### Task to complete
In the listing below, find every line with the string "HubSpot" and pull it out.

### Dataset records
________________________

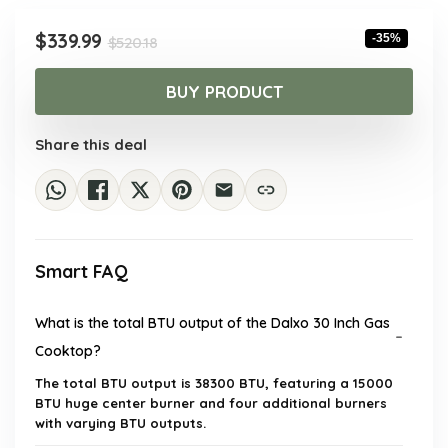
Original
Current
$
339.99
-35%
$
520.18
price
price
was:
is:
BUY PRODUCT
$520.18.
$339.99.
Share this deal
Smart FAQ
What is the total BTU output of the Dalxo 30 Inch Gas
Cooktop?
The total BTU output is 38300 BTU, featuring a 15000
BTU huge center burner and four additional burners
with varying BTU outputs.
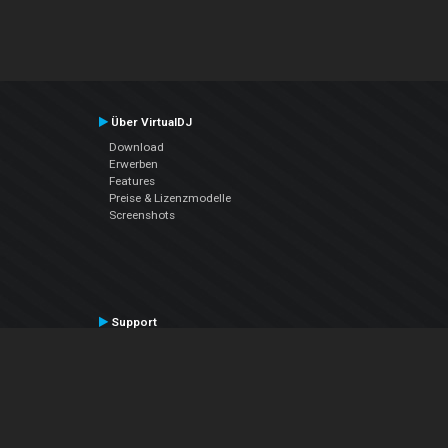
Über VirtualDJ
Download
Erwerben
Features
Preise & Lizenzmodelle
Screenshots
Support
Kontaktiere den Support
User Manual
VDJPedia (Wiki)
Articles
Foren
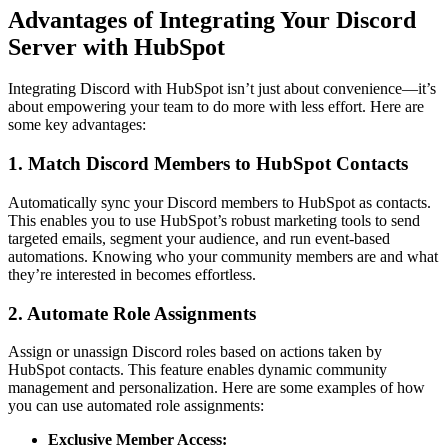
Advantages of Integrating Your Discord
Server with HubSpot
Integrating Discord with HubSpot isn’t just about convenience—it’s
about empowering your team to do more with less effort. Here are
some key advantages:
1. Match Discord Members to HubSpot Contacts
Automatically sync your Discord members to HubSpot as contacts.
This enables you to use HubSpot’s robust marketing tools to send
targeted emails, segment your audience, and run event-based
automations. Knowing who your community members are and what
they’re interested in becomes effortless.
2. Automate Role Assignments
Assign or unassign Discord roles based on actions taken by
HubSpot contacts. This feature enables dynamic community
management and personalization. Here are some examples of how
you can use automated role assignments:
Exclusive Member Access:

________________________

### Written solution
Server with HubSpot
Integrating Discord with HubSpot isn’t just about convenience—it’s
1. Match Discord Members to HubSpot Contacts
Automatically sync your Discord members to HubSpot as contacts.
This enables you to use HubSpot’s robust marketing tools to send
HubSpot contacts. This feature enables dynamic community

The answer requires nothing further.